Extrait du texte:
---*---
Au Centre Hospitalier Universitaire (CHU) Renaissance, ex-Hôpital Maman Yemo, un vent de réforme souffle depuis l’arrivée du nouveau comité de direction dirigé par l’ingénieur Al Kitenge.
Cette dynamique de gouvernance moderne et transparente dérange les ennemis du changement positif. Un groupe de médecins, nostalgiques de l’ancien système, multiplie les manœuvres de désinformation mêlant fausses accusations, tribalisme et clientélisme.
Selon des sources internes, ces attaques ciblées visent à saper les avancées réalisées sous la nouvelle administration. Pourtant, les résultats parlent d’eux-mêmes : recettes en hausse, paiement ponctuel du personnel, lutte efficace contre la fraude, mise à disposition régulière des médicaments aux patients, amélioration significative de la qualité des soins grâce à un plateau technique aux normes internationales.
---*---
À vous:
Dans l'extrait sur le CHU Renaissance, relevez tous les résultats énumérés après « les résultats parlent d'eux-mêmes ».

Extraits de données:
---*---
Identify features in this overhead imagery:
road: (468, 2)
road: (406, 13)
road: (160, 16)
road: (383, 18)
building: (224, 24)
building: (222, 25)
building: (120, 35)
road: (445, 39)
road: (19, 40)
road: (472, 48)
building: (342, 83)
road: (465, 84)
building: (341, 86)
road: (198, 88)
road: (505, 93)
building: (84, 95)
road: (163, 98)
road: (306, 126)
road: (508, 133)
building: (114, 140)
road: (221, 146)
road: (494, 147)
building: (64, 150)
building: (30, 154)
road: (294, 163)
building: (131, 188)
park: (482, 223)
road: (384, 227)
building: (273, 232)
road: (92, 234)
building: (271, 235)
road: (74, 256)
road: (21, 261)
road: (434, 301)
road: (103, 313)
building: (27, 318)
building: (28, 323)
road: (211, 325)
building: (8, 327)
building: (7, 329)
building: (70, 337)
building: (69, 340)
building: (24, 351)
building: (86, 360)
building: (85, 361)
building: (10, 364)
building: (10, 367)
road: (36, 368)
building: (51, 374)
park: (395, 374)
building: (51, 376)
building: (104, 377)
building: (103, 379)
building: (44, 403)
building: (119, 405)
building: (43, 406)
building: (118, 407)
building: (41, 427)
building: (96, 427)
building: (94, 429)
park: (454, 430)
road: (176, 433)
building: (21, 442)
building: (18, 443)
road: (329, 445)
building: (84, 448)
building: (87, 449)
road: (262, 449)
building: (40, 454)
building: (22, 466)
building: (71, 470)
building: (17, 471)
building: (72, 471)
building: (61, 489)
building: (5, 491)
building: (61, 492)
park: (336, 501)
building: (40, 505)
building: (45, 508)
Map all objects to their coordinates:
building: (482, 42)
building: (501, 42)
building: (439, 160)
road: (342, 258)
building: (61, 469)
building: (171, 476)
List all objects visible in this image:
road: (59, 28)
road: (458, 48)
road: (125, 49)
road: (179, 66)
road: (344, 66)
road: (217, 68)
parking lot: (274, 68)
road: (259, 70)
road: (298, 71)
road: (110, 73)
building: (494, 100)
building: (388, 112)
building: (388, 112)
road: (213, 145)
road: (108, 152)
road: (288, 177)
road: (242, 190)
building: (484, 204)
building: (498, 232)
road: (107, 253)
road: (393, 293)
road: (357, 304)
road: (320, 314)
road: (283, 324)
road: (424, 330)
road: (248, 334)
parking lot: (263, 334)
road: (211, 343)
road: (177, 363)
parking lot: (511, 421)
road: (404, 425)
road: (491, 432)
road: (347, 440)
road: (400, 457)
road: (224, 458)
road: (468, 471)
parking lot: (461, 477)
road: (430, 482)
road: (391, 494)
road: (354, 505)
---*---
La réponse:
- recettes en hausse
- paiement ponctuel du personnel
- lutte efficace contre la fraude
- mise à disposition régulière des médicaments aux patients
- amélioration significative de la qualité des soins grâce à un plateau technique aux normes internationales